Background: Radiation dermatitis is a common side-effect of radiation therapy, but there is no current consensus about its appropriate therapy.
Objectives: To compare treatment with topical 0.1% methylprednisolone vs. 0.5% dexpanthenol in a cohort of patients undergoing fractionated radiation therapy for breast cancer.
Methods: In a randomized, double-blind design, treatment was initiated at the beginning of radiation therapy and continued for 2 weeks after termination of radiation. Outcomes were compared by three different measures: clinical (symptom score), functional (transepidermal water loss, TEWL) and subjective (quality of life, QOL).
Results: In a preliminary cohort of untreated patients undergoing radiation therapy, clinical signs and TEWL levels increased progressively during radiation therapy, reaching highest values at 5 and 4 weeks, respectively. Although neither topical treatment reduced the incidence of radiation dermatitis, both delayed the emergence of greatest clinical and TEWL scores until approximately 6 and 5 weeks, respectively. With topical corticosteroids, clinical symptoms and TEWL were less pronounced than with dexpanthenol. Whereas general QOL improved after completion of radiation therapy, skin-related QOL declined. However, the skin-related QOL decline could be at least in part reversed by use of topical corticosteroid vs. dexpanthenol-containing emollient.

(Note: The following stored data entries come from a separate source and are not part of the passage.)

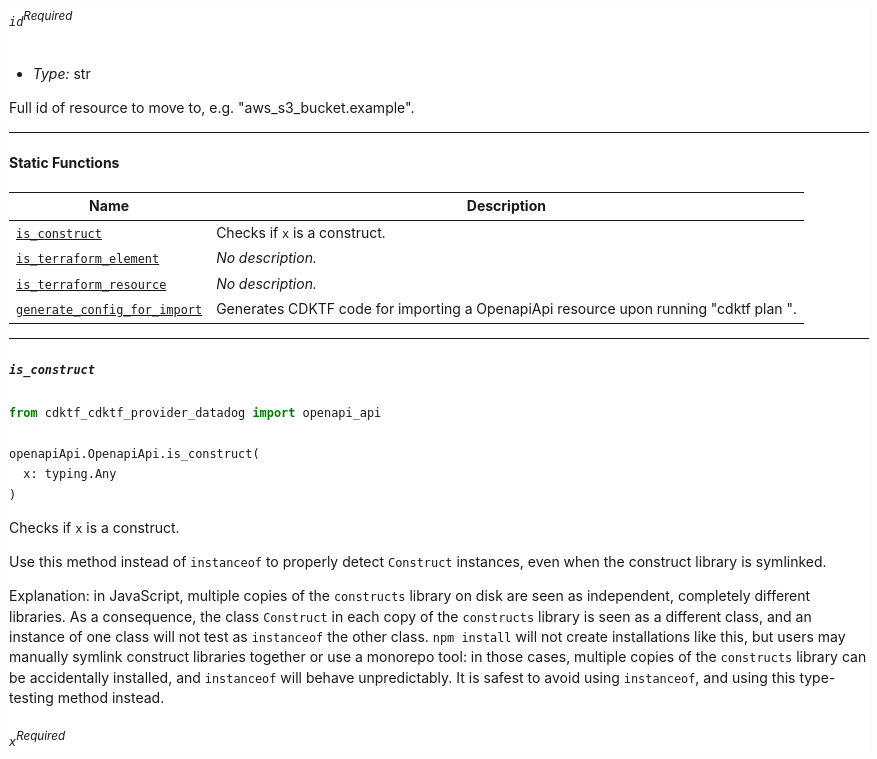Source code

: ###### `id`<sup>Required</sup> <a name="id" id="@cdktf/provider-datadog.openapiApi.OpenapiApi.moveToId.parameter.id"></a>

- *Type:* str

Full id of resource to move to, e.g. "aws_s3_bucket.example".

---

#### Static Functions <a name="Static Functions" id="Static Functions"></a>

| **Name** | **Description** |
| --- | --- |
| <code><a href="#@cdktf/provider-datadog.openapiApi.OpenapiApi.isConstruct">is_construct</a></code> | Checks if `x` is a construct. |
| <code><a href="#@cdktf/provider-datadog.openapiApi.OpenapiApi.isTerraformElement">is_terraform_element</a></code> | *No description.* |
| <code><a href="#@cdktf/provider-datadog.openapiApi.OpenapiApi.isTerraformResource">is_terraform_resource</a></code> | *No description.* |
| <code><a href="#@cdktf/provider-datadog.openapiApi.OpenapiApi.generateConfigForImport">generate_config_for_import</a></code> | Generates CDKTF code for importing a OpenapiApi resource upon running "cdktf plan <stack-name>". |

---

##### `is_construct` <a name="is_construct" id="@cdktf/provider-datadog.openapiApi.OpenapiApi.isConstruct"></a>

```python
from cdktf_cdktf_provider_datadog import openapi_api

openapiApi.OpenapiApi.is_construct(
  x: typing.Any
)
```

Checks if `x` is a construct.

Use this method instead of `instanceof` to properly detect `Construct`
instances, even when the construct library is symlinked.

Explanation: in JavaScript, multiple copies of the `constructs` library on
disk are seen as independent, completely different libraries. As a
consequence, the class `Construct` in each copy of the `constructs` library
is seen as a different class, and an instance of one class will not test as
`instanceof` the other class. `npm install` will not create installations
like this, but users may manually symlink construct libraries together or
use a monorepo tool: in those cases, multiple copies of the `constructs`
library can be accidentally installed, and `instanceof` will behave
unpredictably. It is safest to avoid using `instanceof`, and using
this type-testing method instead.

###### `x`<sup>Required</sup> <a name="x" id="@cdktf/provider-datadog.openapiApi.OpenapiApi.isConstruct.parameter.x"></a>
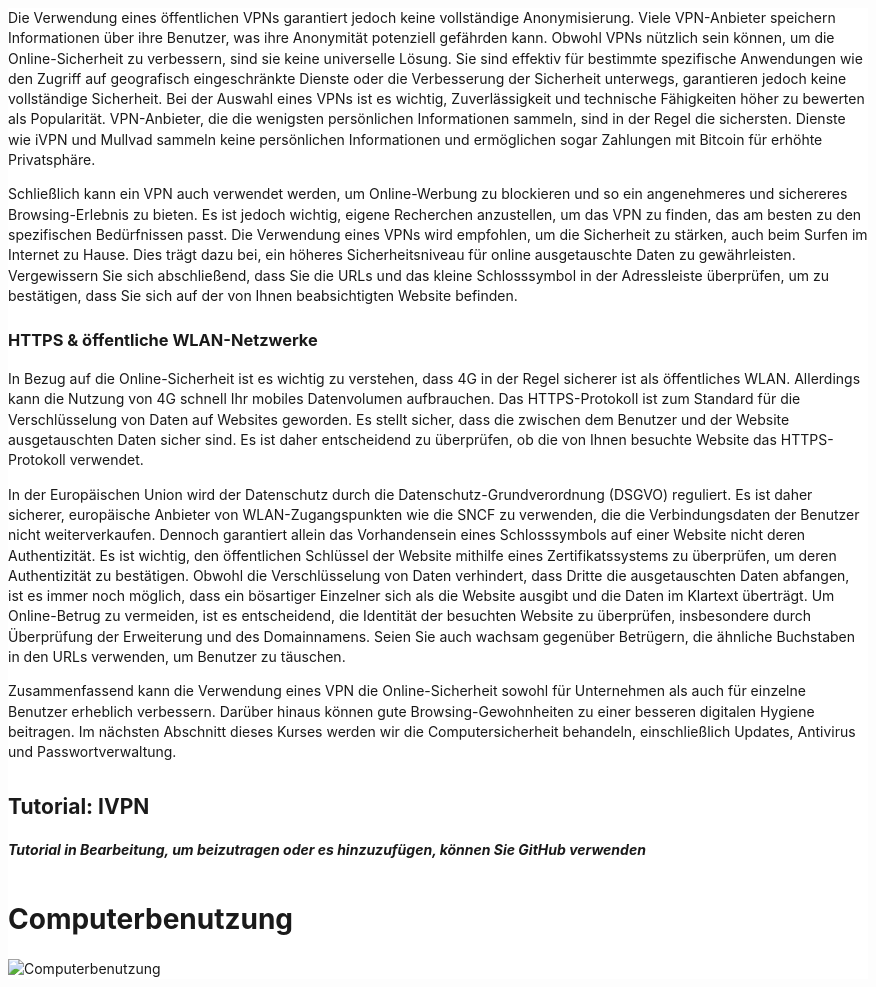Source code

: Die Verwendung eines öffentlichen VPNs garantiert jedoch keine vollständige Anonymisierung. Viele VPN-Anbieter speichern Informationen über ihre Benutzer, was ihre Anonymität potenziell gefährden kann. Obwohl VPNs nützlich sein können, um die Online-Sicherheit zu verbessern, sind sie keine universelle Lösung. Sie sind effektiv für bestimmte spezifische Anwendungen wie den Zugriff auf geografisch eingeschränkte Dienste oder die Verbesserung der Sicherheit unterwegs, garantieren jedoch keine vollständige Sicherheit. Bei der Auswahl eines VPNs ist es wichtig, Zuverlässigkeit und technische Fähigkeiten höher zu bewerten als Popularität. VPN-Anbieter, die die wenigsten persönlichen Informationen sammeln, sind in der Regel die sichersten. Dienste wie iVPN und Mullvad sammeln keine persönlichen Informationen und ermöglichen sogar Zahlungen mit Bitcoin für erhöhte Privatsphäre.

Schließlich kann ein VPN auch verwendet werden, um Online-Werbung zu blockieren und so ein angenehmeres und sichereres Browsing-Erlebnis zu bieten. Es ist jedoch wichtig, eigene Recherchen anzustellen, um das VPN zu finden, das am besten zu den spezifischen Bedürfnissen passt. Die Verwendung eines VPNs wird empfohlen, um die Sicherheit zu stärken, auch beim Surfen im Internet zu Hause. Dies trägt dazu bei, ein höheres Sicherheitsniveau für online ausgetauschte Daten zu gewährleisten. Vergewissern Sie sich abschließend, dass Sie die URLs und das kleine Schlosssymbol in der Adressleiste überprüfen, um zu bestätigen, dass Sie sich auf der von Ihnen beabsichtigten Website befinden.

### HTTPS & öffentliche WLAN-Netzwerke
In Bezug auf die Online-Sicherheit ist es wichtig zu verstehen, dass 4G in der Regel sicherer ist als öffentliches WLAN. Allerdings kann die Nutzung von 4G schnell Ihr mobiles Datenvolumen aufbrauchen. Das HTTPS-Protokoll ist zum Standard für die Verschlüsselung von Daten auf Websites geworden. Es stellt sicher, dass die zwischen dem Benutzer und der Website ausgetauschten Daten sicher sind. Es ist daher entscheidend zu überprüfen, ob die von Ihnen besuchte Website das HTTPS-Protokoll verwendet.

In der Europäischen Union wird der Datenschutz durch die Datenschutz-Grundverordnung (DSGVO) reguliert. Es ist daher sicherer, europäische Anbieter von WLAN-Zugangspunkten wie die SNCF zu verwenden, die die Verbindungsdaten der Benutzer nicht weiterverkaufen. Dennoch garantiert allein das Vorhandensein eines Schlosssymbols auf einer Website nicht deren Authentizität. Es ist wichtig, den öffentlichen Schlüssel der Website mithilfe eines Zertifikatssystems zu überprüfen, um deren Authentizität zu bestätigen. Obwohl die Verschlüsselung von Daten verhindert, dass Dritte die ausgetauschten Daten abfangen, ist es immer noch möglich, dass ein bösartiger Einzelner sich als die Website ausgibt und die Daten im Klartext überträgt. Um Online-Betrug zu vermeiden, ist es entscheidend, die Identität der besuchten Website zu überprüfen, insbesondere durch Überprüfung der Erweiterung und des Domainnamens. Seien Sie auch wachsam gegenüber Betrügern, die ähnliche Buchstaben in den URLs verwenden, um Benutzer zu täuschen.

Zusammenfassend kann die Verwendung eines VPN die Online-Sicherheit sowohl für Unternehmen als auch für einzelne Benutzer erheblich verbessern. Darüber hinaus können gute Browsing-Gewohnheiten zu einer besseren digitalen Hygiene beitragen. Im nächsten Abschnitt dieses Kurses werden wir die Computersicherheit behandeln, einschließlich Updates, Antivirus und Passwortverwaltung.

## Tutorial: IVPN

**_Tutorial in Bearbeitung, um beizutragen oder es hinzuzufügen, können Sie GitHub verwenden_**

# Computerbenutzung

![Computerbenutzung](https://youtu.be/lzJr5CIulSU)
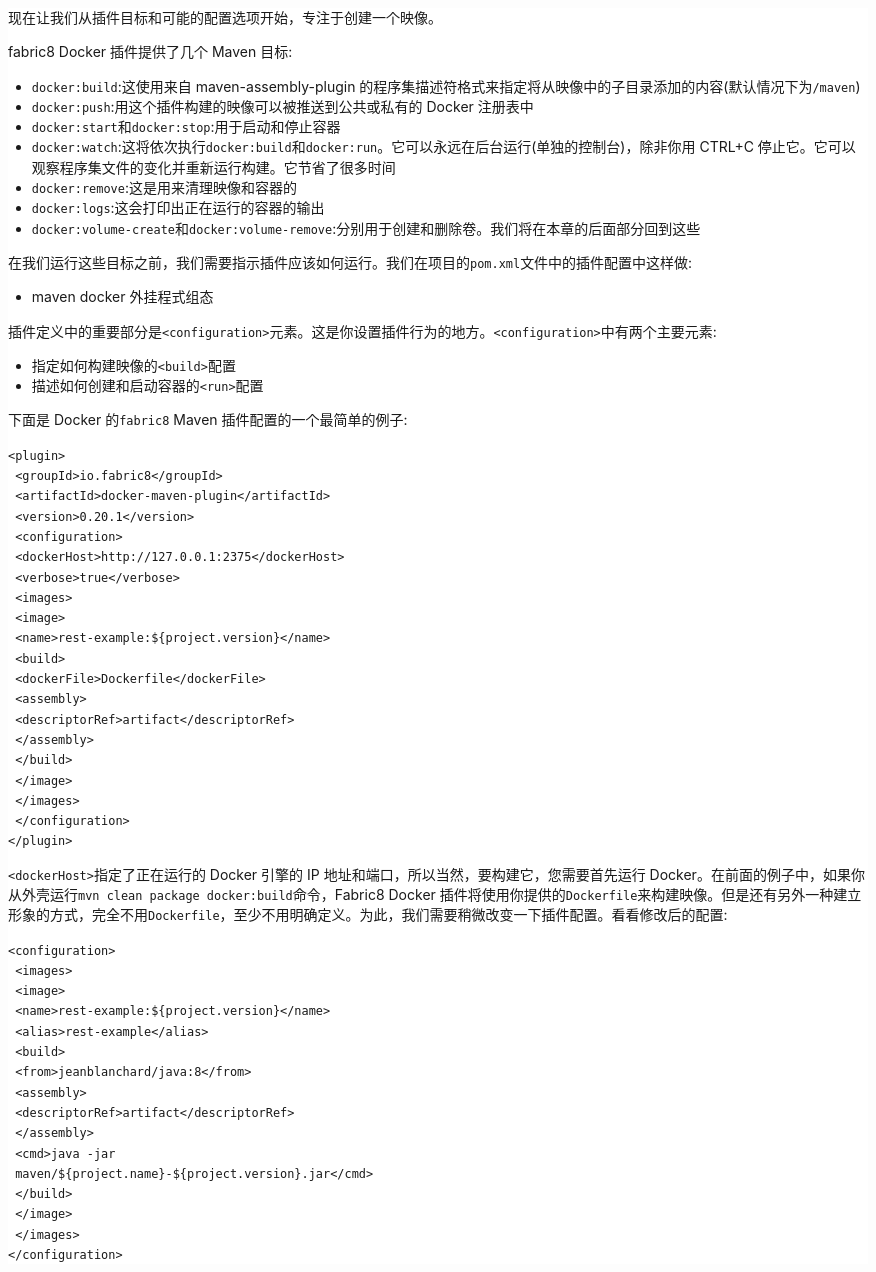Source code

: 现在让我们从插件目标和可能的配置选项开始，专注于创建一个映像。

fabric8 Docker 插件提供了几个 Maven 目标:

*   `docker:build`:这使用来自 maven-assembly-plugin 的程序集描述符格式来指定将从映像中的子目录添加的内容(默认情况下为`/maven`)
*   `docker:push`:用这个插件构建的映像可以被推送到公共或私有的 Docker 注册表中
*   `docker:start`和`docker:stop`:用于启动和停止容器
*   `docker:watch`:这将依次执行`docker:build`和`docker:run`。它可以永远在后台运行(单独的控制台)，除非你用 CTRL+C 停止它。它可以观察程序集文件的变化并重新运行构建。它节省了很多时间
*   `docker:remove`:这是用来清理映像和容器的
*   `docker:logs`:这会打印出正在运行的容器的输出
*   `docker:volume-create`和`docker:volume-remove`:分别用于创建和删除卷。我们将在本章的后面部分回到这些

在我们运行这些目标之前，我们需要指示插件应该如何运行。我们在项目的`pom.xml`文件中的插件配置中这样做:

*   maven docker 外挂程式组态

插件定义中的重要部分是`<configuration>`元素。这是你设置插件行为的地方。`<configuration>`中有两个主要元素:

*   指定如何构建映像的`<build>`配置
*   描述如何创建和启动容器的`<run>`配置

下面是 Docker 的`fabric8` Maven 插件配置的一个最简单的例子:

```
<plugin>
 <groupId>io.fabric8</groupId>
 <artifactId>docker-maven-plugin</artifactId>
 <version>0.20.1</version>
 <configuration>
 <dockerHost>http://127.0.0.1:2375</dockerHost>
 <verbose>true</verbose>
 <images>
 <image>
 <name>rest-example:${project.version}</name>
 <build>
 <dockerFile>Dockerfile</dockerFile>
 <assembly>
 <descriptorRef>artifact</descriptorRef>
 </assembly>
 </build>
 </image>
 </images>
 </configuration>
</plugin>
```

`<dockerHost>`指定了正在运行的 Docker 引擎的 IP 地址和端口，所以当然，要构建它，您需要首先运行 Docker。在前面的例子中，如果你从外壳运行`mvn clean package docker:build`命令，Fabric8 Docker 插件将使用你提供的`Dockerfile`来构建映像。但是还有另外一种建立形象的方式，完全不用`Dockerfile`，至少不用明确定义。为此，我们需要稍微改变一下插件配置。看看修改后的配置:

```
<configuration>
 <images>
 <image>
 <name>rest-example:${project.version}</name>
 <alias>rest-example</alias>
 <build>
 <from>jeanblanchard/java:8</from>
 <assembly>
 <descriptorRef>artifact</descriptorRef>
 </assembly>
 <cmd>java -jar 
 maven/${project.name}-${project.version}.jar</cmd>
 </build>
 </image>
 </images>
</configuration>
```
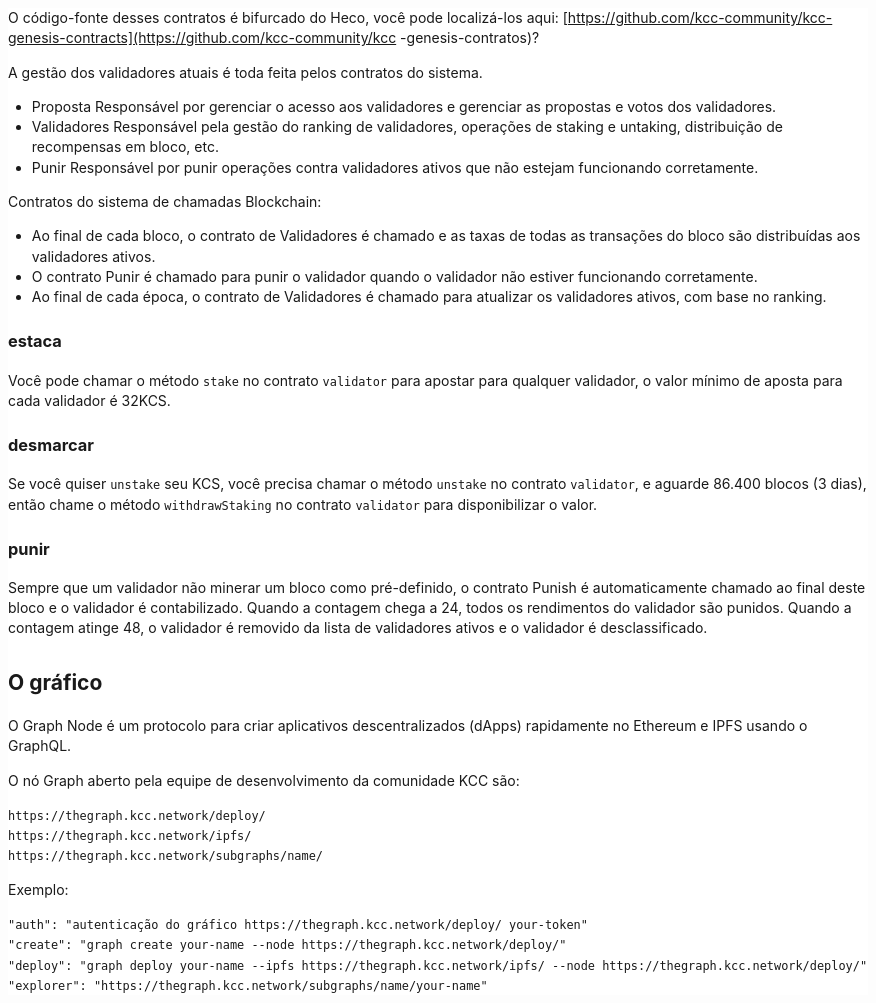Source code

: O código-fonte desses contratos é bifurcado do Heco, você pode localizá-los aqui: [https://github.com/kcc-community/kcc-genesis-contracts](https://github.com/kcc-community/kcc -genesis-contratos)?

A gestão dos validadores atuais é toda feita pelos contratos do sistema.

- Proposta Responsável por gerenciar o acesso aos validadores e gerenciar as propostas e votos dos validadores.
- Validadores Responsável pela gestão do ranking de validadores, operações de staking e untaking, distribuição de recompensas em bloco, etc.
- Punir Responsável por punir operações contra validadores ativos que não estejam funcionando corretamente.

Contratos do sistema de chamadas Blockchain:

- Ao final de cada bloco, o contrato de Validadores é chamado e as taxas de todas as transações do bloco são distribuídas aos validadores ativos.
- O contrato Punir é chamado para punir o validador quando o validador não estiver funcionando corretamente.
- Ao final de cada época, o contrato de Validadores é chamado para atualizar os validadores ativos, com base no ranking.

### estaca
Você pode chamar o método `stake` no contrato `validator` para apostar para qualquer validador, o valor mínimo de aposta para cada validador é 32KCS.

### desmarcar
Se você quiser `unstake` seu KCS, você precisa chamar o método `unstake` no contrato `validator`,
e aguarde 86.400 blocos (3 dias), então chame o método `withdrawStaking` no contrato `validator` para disponibilizar o valor.

### punir
Sempre que um validador não minerar um bloco como pré-definido, o contrato Punish é automaticamente chamado ao final deste bloco e o validador é contabilizado. Quando a contagem chega a 24, todos os rendimentos do validador são punidos. Quando a contagem atinge 48, o validador é removido da lista de validadores ativos e o validador é desclassificado.

## O gráfico
O Graph Node é um protocolo para criar aplicativos descentralizados (dApps) rapidamente no Ethereum e IPFS usando o GraphQL.

O nó Graph aberto pela equipe de desenvolvimento da comunidade KCC são:
```
https://thegraph.kcc.network/deploy/
https://thegraph.kcc.network/ipfs/
https://thegraph.kcc.network/subgraphs/name/
```

Exemplo:
```
"auth": "autenticação do gráfico https://thegraph.kcc.network/deploy/ your-token"
"create": "graph create your-name --node https://thegraph.kcc.network/deploy/"
"deploy": "graph deploy your-name --ipfs https://thegraph.kcc.network/ipfs/ --node https://thegraph.kcc.network/deploy/"
"explorer": "https://thegraph.kcc.network/subgraphs/name/your-name"
```
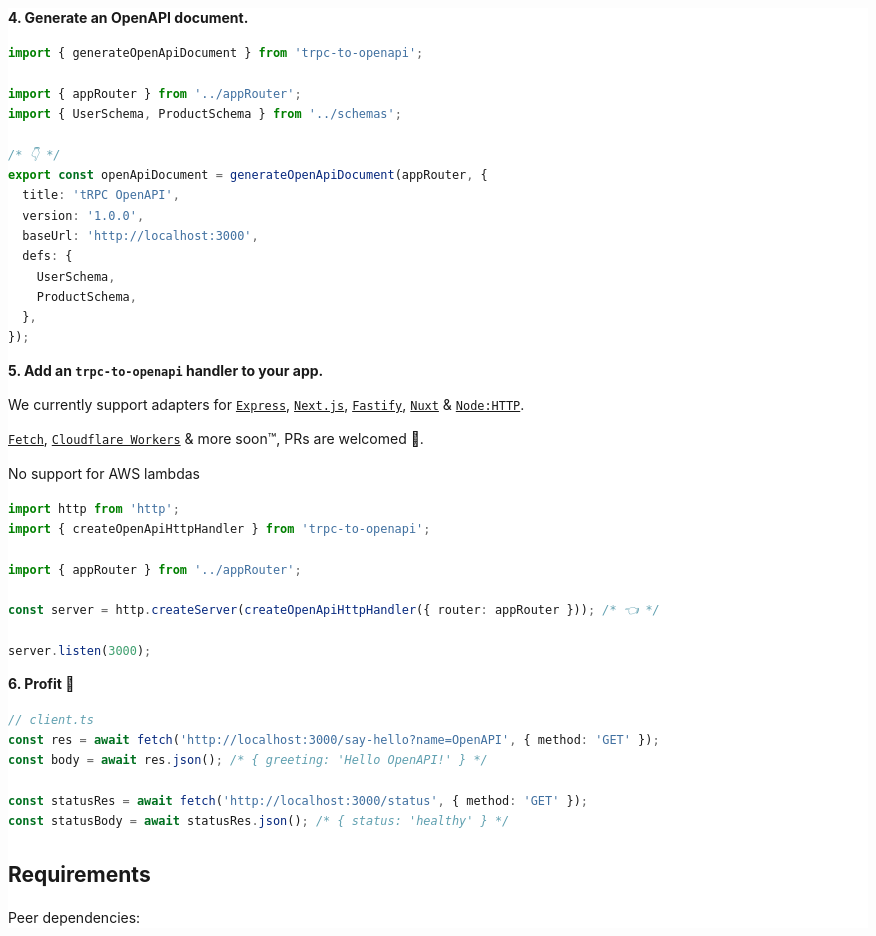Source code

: **4. Generate an OpenAPI document.**

```typescript
import { generateOpenApiDocument } from 'trpc-to-openapi';

import { appRouter } from '../appRouter';
import { UserSchema, ProductSchema } from '../schemas';

/* 👇 */
export const openApiDocument = generateOpenApiDocument(appRouter, {
  title: 'tRPC OpenAPI',
  version: '1.0.0',
  baseUrl: 'http://localhost:3000',
  defs: {
    UserSchema,
    ProductSchema,
  },
});
```

**5. Add an `trpc-to-openapi` handler to your app.**

We currently support adapters for [`Express`](http://expressjs.com/), [`Next.js`](https://nextjs.org/), [`Fastify`](https://www.fastify.io/), [`Nuxt`](https://nuxtjs.org/) & [`Node:HTTP`](https://nodejs.org/api/http.html).

[`Fetch`](https://developer.mozilla.org/en-US/docs/Web/API/Fetch_API), [`Cloudflare Workers`](https://workers.cloudflare.com/) & more soon™, PRs are welcomed 🙌.

No support for AWS lambdas

```typescript
import http from 'http';
import { createOpenApiHttpHandler } from 'trpc-to-openapi';

import { appRouter } from '../appRouter';

const server = http.createServer(createOpenApiHttpHandler({ router: appRouter })); /* 👈 */

server.listen(3000);
```

**6. Profit 🤑**

```typescript
// client.ts
const res = await fetch('http://localhost:3000/say-hello?name=OpenAPI', { method: 'GET' });
const body = await res.json(); /* { greeting: 'Hello OpenAPI!' } */

const statusRes = await fetch('http://localhost:3000/status', { method: 'GET' });
const statusBody = await statusRes.json(); /* { status: 'healthy' } */
```

## Requirements

Peer dependencies:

Conclusions: We provide evidence that prophylactic and ongoing use of topical therapy with either topical corticosteroid or a dexpanthenol-containing emollient ameliorates, but does not prevent radiation dermatitis. Our data suggest, but do not prove, a benefit of a topical corticosteroid vs. a dexpanthenol-containing emollient. Further controlled studies with larger cohorts will be needed to determine optimal forms of topical therapy for radiation dermatitis.